Aby pozyskać Łaskę Pana Boga, potrzebną do szczęśliwego sprawowania rządów, kilkakrotnie odbywał pielgrzymkę do grobu swego ulubionego nauczyciela Wolfganga (zm. 994). Gdy tam się pogrążył w cichej modlitwie, usłyszał wyraźnie głos: „Spójrz w górę!“ — i ujrzał ponad sobą płomienne głoski: „Po sześciu”. Słowa te tłumaczył sobie w ten sposób, iż umrze po sześciu dniach, zdał się przeto na Wolę Bożą i sposobił się do zgonu. Gdy po sześciu dniach ujrzał się czerstwym i zdrowym, pomyślał sobie, iż śmierć jego nastąpi po sześciu tygodniach i nie ustawał w przygotowaniach na ostatnią chwilę. Ale i po sześciu tygodniach zdrowie jego się nie zachwiało. Sądząc, iż się tylko co do czasu omylił, czekał na zgon po sześciu miesiącach, a gdy i te minęły, nabrał przekonania, iż po sześciu latach stanie przed Sądem Bożym.

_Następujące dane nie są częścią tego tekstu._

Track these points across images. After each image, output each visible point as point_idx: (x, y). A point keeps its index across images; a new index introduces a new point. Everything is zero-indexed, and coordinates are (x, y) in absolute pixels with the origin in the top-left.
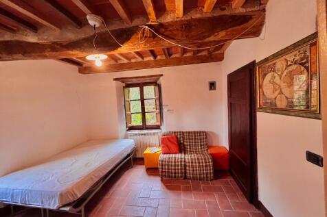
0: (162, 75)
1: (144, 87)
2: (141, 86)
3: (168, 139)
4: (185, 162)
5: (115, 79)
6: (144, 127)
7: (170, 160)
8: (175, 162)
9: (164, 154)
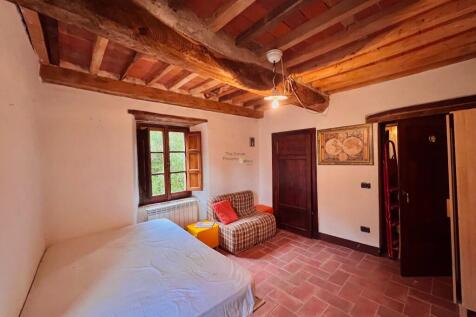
0: (206, 121)
1: (170, 133)
6: (169, 196)
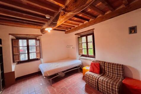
0: (94, 29)
1: (88, 36)
2: (86, 36)
3: (94, 64)
4: (98, 80)
5: (76, 34)
6: (88, 56)
7: (90, 76)
8: (92, 78)
9: (90, 71)
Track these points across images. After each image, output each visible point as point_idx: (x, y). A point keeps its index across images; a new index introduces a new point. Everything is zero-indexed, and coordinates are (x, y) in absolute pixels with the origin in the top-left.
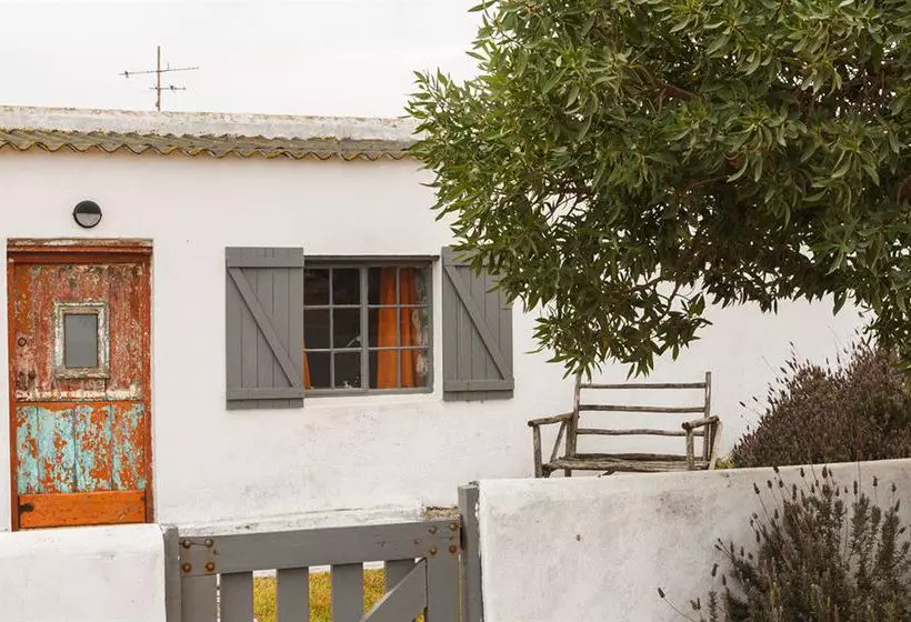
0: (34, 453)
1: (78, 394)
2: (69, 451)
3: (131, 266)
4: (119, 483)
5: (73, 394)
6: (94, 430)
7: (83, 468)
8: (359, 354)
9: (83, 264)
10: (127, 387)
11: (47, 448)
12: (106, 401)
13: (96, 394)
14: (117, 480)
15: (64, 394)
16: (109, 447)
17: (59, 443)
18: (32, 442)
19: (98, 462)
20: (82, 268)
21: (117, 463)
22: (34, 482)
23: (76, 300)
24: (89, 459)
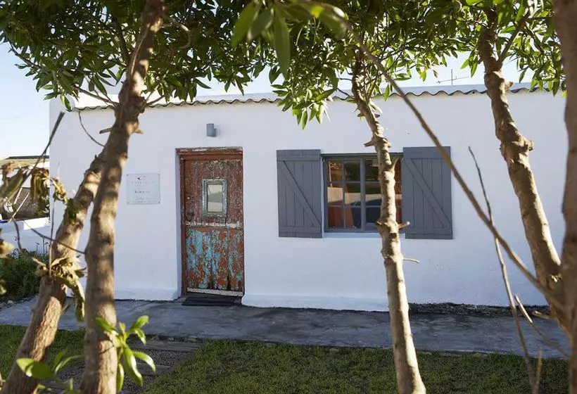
0: (194, 252)
1: (212, 224)
2: (209, 253)
3: (238, 161)
4: (232, 271)
5: (211, 224)
6: (220, 242)
7: (215, 261)
8: (360, 209)
9: (215, 160)
10: (236, 222)
11: (199, 249)
12: (225, 228)
13: (221, 225)
14: (230, 268)
15: (207, 224)
16: (227, 251)
17: (204, 248)
18: (193, 246)
19: (222, 259)
20: (215, 162)
21: (230, 260)
22: (194, 266)
23: (213, 178)
24: (218, 257)
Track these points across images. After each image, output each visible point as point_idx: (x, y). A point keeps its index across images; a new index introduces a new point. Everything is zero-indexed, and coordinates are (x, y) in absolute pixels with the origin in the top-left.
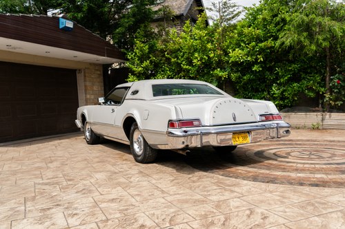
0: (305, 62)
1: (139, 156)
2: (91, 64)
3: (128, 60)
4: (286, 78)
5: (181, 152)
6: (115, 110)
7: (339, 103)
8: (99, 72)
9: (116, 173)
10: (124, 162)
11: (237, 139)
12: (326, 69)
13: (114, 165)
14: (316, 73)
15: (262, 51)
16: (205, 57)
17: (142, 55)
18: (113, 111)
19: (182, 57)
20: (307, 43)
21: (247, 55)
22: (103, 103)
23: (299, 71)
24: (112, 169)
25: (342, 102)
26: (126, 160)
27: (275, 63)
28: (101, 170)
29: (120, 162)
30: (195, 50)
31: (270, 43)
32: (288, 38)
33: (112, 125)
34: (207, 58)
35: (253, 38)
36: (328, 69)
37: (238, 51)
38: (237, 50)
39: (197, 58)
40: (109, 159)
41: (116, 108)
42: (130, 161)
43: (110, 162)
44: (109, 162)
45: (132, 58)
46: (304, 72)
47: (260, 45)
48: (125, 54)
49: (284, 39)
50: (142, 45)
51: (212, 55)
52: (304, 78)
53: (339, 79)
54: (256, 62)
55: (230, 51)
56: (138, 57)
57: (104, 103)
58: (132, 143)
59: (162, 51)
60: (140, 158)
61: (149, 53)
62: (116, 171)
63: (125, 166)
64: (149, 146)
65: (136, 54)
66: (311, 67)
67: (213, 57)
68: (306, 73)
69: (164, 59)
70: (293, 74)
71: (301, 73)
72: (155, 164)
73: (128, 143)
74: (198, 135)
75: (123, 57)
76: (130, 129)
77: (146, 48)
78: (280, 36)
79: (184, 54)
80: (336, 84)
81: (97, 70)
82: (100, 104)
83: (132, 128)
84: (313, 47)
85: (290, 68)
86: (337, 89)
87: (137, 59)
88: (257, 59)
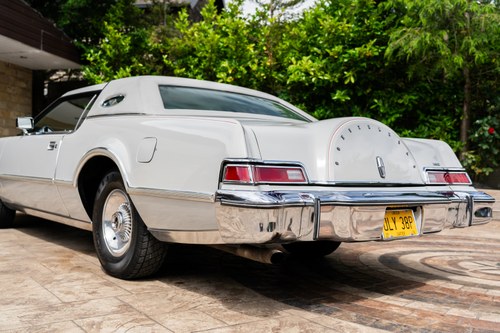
0: (427, 92)
1: (118, 260)
2: (8, 65)
3: (87, 63)
4: (393, 119)
5: (246, 254)
6: (60, 143)
7: (487, 171)
8: (24, 85)
9: (51, 308)
10: (75, 274)
11: (392, 225)
12: (462, 107)
13: (46, 281)
14: (446, 114)
15: (353, 64)
16: (242, 68)
17: (117, 57)
18: (53, 146)
19: (197, 66)
20: (444, 51)
21: (324, 69)
22: (29, 131)
23: (415, 107)
24: (42, 293)
25: (491, 170)
26: (79, 268)
27: (373, 90)
28: (8, 296)
29: (62, 274)
30: (223, 56)
31: (369, 49)
32: (408, 40)
33: (47, 182)
34: (245, 72)
35: (339, 37)
36: (465, 108)
37: (306, 62)
38: (305, 58)
39: (225, 70)
40: (35, 265)
41: (59, 138)
42: (89, 270)
43: (35, 272)
44: (33, 274)
45: (95, 61)
46: (422, 111)
47: (351, 51)
48: (82, 51)
49: (401, 42)
50: (119, 35)
51: (254, 67)
52: (423, 122)
53: (493, 126)
54: (340, 84)
55: (293, 59)
56: (108, 58)
57: (32, 131)
58: (98, 225)
59: (158, 54)
60: (119, 265)
61: (132, 53)
62: (54, 301)
63: (77, 287)
64: (149, 234)
65: (104, 52)
66: (436, 102)
67: (257, 72)
68: (428, 113)
69: (161, 67)
70: (404, 113)
71: (419, 112)
72: (158, 283)
73: (88, 226)
74: (305, 206)
75: (78, 56)
76: (97, 189)
77: (126, 42)
78: (392, 36)
79: (200, 61)
80: (487, 134)
81: (21, 80)
82: (21, 133)
83: (102, 188)
84: (459, 60)
85: (401, 101)
86: (487, 143)
87: (105, 63)
88: (342, 79)
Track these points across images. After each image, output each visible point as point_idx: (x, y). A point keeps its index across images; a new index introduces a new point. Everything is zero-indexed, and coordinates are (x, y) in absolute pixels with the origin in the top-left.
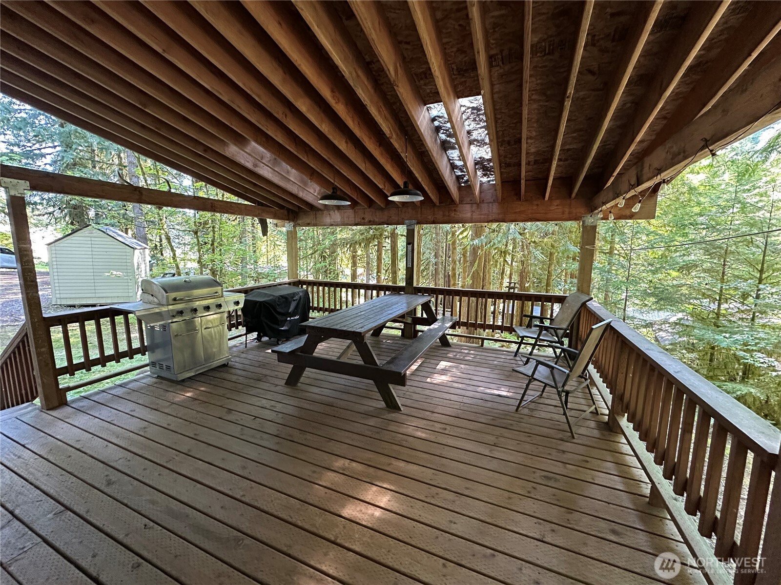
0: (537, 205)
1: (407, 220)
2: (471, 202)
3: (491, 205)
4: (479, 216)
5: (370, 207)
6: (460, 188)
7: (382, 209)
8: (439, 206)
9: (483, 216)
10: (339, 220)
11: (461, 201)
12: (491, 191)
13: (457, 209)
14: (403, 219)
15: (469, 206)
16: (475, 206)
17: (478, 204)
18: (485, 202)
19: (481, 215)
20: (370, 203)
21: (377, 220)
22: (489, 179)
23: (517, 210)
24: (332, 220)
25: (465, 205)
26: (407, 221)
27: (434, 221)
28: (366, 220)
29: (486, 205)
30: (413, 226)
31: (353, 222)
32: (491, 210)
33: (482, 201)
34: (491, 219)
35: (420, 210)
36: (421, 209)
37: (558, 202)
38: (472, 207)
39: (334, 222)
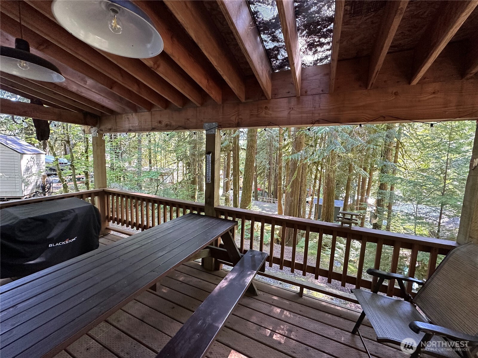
0: (396, 94)
1: (206, 122)
2: (288, 95)
3: (317, 97)
4: (300, 115)
5: (166, 108)
6: (273, 76)
7: (178, 110)
8: (244, 103)
9: (304, 115)
10: (137, 124)
11: (275, 95)
12: (318, 77)
13: (269, 106)
14: (202, 121)
15: (285, 100)
16: (294, 101)
17: (298, 98)
18: (309, 93)
19: (301, 113)
20: (166, 104)
21: (174, 123)
22: (316, 57)
23: (361, 104)
24: (130, 125)
25: (278, 100)
26: (206, 125)
27: (238, 123)
28: (163, 124)
29: (310, 97)
30: (213, 130)
31: (150, 127)
32: (317, 106)
33: (305, 93)
34: (317, 119)
35: (221, 110)
36: (223, 107)
37: (436, 86)
38: (289, 102)
39: (132, 127)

Tymczasem i wtedy domysły jego okazały się mylnymi, a natomiast stało się to, czego się wcale nie spodziewał: obrano go cesarzem niemieckim. Współzawodników swych do niemieckiej korony, pragnących poprzeć swoje roszczenia siłą i przemocą, pokonał więcej wrodzoną szlachetnością i dobrocią, aniżeli rozlewem krwi.

Jedynym jego zadowoleniem było staranie się o dobro podległych mu ludów, o utrzymanie pokoju, wywyższenie Kościoła Katolickiego, miłości bliźniego i czci Bożej. Pracował był aż do śmierci, ciągle objeżdżał obszerne swoje państwo, nigdzie nie bawił dla marnej tylko rozrywki.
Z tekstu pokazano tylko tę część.